_Brano_.
--------------------------------------------------

Egli era suo costume, quale ora sei o otto o più o meno canti fatti
n'avea, quegli, prima che alcuna altro gli vedesse, donde che egli fosse,
mandare a messer Cane della Scala, il quale egli oltre a ogni altro uomo avea
in reverenza; e, poi che da lui eran veduti, ne facea copia a chi la ne volea.
E in così fatta maniera avendogliele tutti fuori che gli ultimi tredici
canti, mandati, e quegii avendo fatti, né ancora mandatigli; avvenne che egli,
senza avere alcuna memoria di lasciargli, si morì. E, cercato da que'
che rimasero, e figliuoli e discepoli, più volte e in più mesi,
fra ogni sua scrittura, se alla sua opera avesse fatta alcuna fine, né
trovandosi per alcun modo li canti residui, essendone generalmente ogni suo
amico cruccioso, che Iddio non l'aveva almeno tanto prestato al mondo ch'egli
il picciolo rimanente della sua opera avesse potuto compiere, dal più
cercare, non trovandogli, s'erano, disperati, rimasi.
Eransi Iacopo e Piero, figliuoli di Dante,
de' quali ciascuno era dicitore in rima, per persuasioni d'alcuni loro amici,
messi a volere, in quanto per loro si potesse, supplire la paterna opera,
acciò che imperfetta non procedesse; quando a Iacopo, il quale in
ciò era molto più che l'altro fervente, apparve una mirabile
visione, la quale non solamente dalla stolta presunzione il tolse, ma gli
mostrò dove fossero li tredici canti, li quali alla divina Comedia
mancavano, e da loro non saputi trovare.

--------------------------------------------------

_Materiale fornito_.
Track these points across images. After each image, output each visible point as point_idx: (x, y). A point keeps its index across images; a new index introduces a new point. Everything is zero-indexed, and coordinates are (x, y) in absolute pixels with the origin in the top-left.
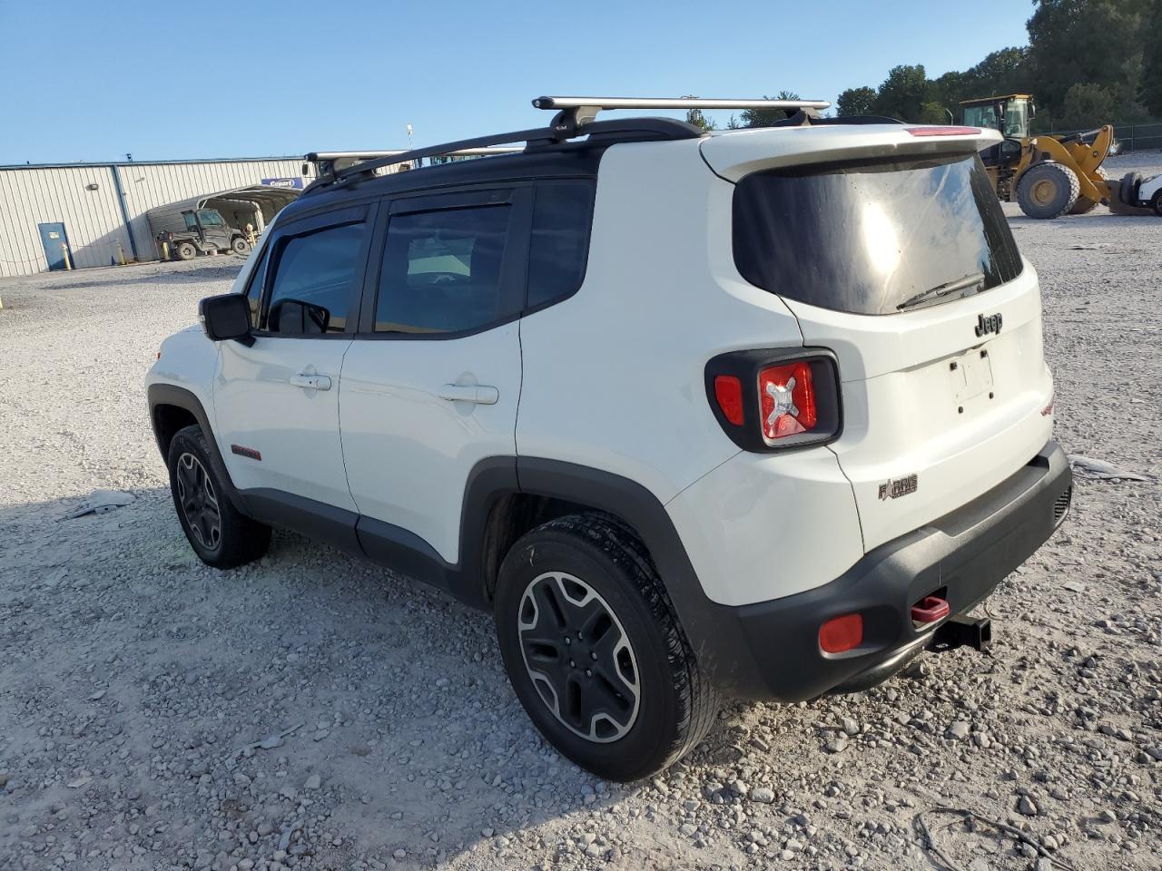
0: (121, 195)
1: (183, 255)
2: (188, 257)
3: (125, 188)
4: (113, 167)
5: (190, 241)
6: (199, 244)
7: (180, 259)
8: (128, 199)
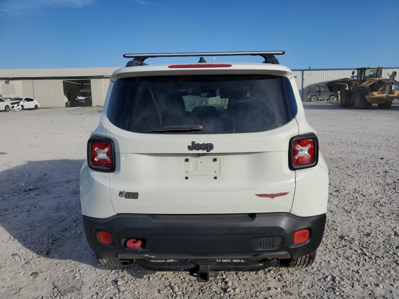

--------------------------------------------------

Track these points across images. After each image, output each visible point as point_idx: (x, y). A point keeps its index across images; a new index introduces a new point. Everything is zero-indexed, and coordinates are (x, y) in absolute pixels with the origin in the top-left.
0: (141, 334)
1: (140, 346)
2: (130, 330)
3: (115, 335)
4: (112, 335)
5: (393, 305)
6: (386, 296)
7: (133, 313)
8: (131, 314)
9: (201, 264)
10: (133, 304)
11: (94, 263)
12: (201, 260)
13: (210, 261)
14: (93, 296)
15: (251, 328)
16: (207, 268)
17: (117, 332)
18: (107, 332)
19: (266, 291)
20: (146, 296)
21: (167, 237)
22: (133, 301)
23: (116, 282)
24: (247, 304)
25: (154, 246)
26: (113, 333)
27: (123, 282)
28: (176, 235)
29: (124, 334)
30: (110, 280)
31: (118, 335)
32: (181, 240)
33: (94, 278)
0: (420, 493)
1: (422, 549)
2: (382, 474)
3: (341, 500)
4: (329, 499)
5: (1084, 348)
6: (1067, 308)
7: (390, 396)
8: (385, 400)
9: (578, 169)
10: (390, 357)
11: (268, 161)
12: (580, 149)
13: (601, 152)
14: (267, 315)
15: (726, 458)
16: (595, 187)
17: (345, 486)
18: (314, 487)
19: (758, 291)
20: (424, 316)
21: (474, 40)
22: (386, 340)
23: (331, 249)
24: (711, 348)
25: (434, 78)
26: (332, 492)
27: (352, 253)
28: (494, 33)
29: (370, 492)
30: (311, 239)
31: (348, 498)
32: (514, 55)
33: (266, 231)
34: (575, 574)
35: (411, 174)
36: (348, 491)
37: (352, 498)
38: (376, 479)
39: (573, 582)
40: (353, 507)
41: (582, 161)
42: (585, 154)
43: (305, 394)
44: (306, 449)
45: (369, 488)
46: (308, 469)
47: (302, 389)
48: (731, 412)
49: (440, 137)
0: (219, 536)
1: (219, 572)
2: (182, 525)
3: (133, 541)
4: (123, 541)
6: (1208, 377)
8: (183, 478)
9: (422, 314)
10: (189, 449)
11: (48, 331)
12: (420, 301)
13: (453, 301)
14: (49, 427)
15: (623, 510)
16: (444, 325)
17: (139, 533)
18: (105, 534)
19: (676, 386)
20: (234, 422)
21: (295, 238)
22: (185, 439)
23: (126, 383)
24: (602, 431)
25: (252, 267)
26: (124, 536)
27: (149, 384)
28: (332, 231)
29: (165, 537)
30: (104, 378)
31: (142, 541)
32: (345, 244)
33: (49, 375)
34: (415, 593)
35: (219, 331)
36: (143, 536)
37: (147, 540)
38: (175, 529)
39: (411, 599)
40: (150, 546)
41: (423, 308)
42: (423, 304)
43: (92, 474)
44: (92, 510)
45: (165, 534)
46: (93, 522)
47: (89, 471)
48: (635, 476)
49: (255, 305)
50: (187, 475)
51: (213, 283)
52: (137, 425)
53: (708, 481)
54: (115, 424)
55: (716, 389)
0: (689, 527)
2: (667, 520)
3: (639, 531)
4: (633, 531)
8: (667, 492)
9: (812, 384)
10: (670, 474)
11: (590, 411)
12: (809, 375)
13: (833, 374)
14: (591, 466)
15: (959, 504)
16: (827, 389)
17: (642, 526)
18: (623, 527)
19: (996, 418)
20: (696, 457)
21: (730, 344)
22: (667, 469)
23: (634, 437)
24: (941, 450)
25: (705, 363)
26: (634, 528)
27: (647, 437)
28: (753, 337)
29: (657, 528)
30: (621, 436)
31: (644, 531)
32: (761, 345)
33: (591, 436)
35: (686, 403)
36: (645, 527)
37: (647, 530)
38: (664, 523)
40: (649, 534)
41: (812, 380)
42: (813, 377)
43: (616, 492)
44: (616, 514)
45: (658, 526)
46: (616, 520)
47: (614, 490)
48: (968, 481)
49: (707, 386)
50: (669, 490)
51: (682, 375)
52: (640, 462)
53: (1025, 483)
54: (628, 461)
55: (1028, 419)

--------------------------------------------------

_Esercizi_.
1. Trascrivi senza modifiche il passo del brano che inizia con "Egli era suo" e termina con "la ne volea.".
2. Traduci in inglese questa frase del brano: «Eransi Iacopo e Piero, figliuoli di Dante, de' quali ciascuno era dicitore in rima, per persuasioni d'alcuni loro amici, messi a volere, in quanto per loro si potesse, supplire la paterna opera, acciò che imperfetta non procedesse; quando a Iacopo, il quale in ciò era molto più che l'altro fervente, apparve una mirabile visione, la quale non solamente dalla stolta presunzione il tolse, ma gli mostrò dove fossero li tredici canti, li quali alla divina Comedia mancavano, e da loro non saputi trovare.»

_Soluzioni_.
1.
Egli era suo costume, quale ora sei o otto o più o meno canti fatti
n'avea, quegli, prima che alcuna altro gli vedesse, donde che egli fosse,
mandare a messer Cane della Scala, il quale egli oltre a ogni altro uomo avea
in reverenza; e, poi che da lui eran veduti, ne facea copia a chi la ne volea.

2. Iacopo and Piero, Dante's sons, each of whom was a writer of verse, had set out, at the urging of some of their friends, to complete their father's work as far as they were able, so that it would not go forth unfinished; when to Iacopo, who was far more eager in this than the other, there appeared a wondrous vision, which not only drew him away from his foolish presumption but also showed him where the thirteen cantos were that the Divine Comedy lacked and that they had been unable to find.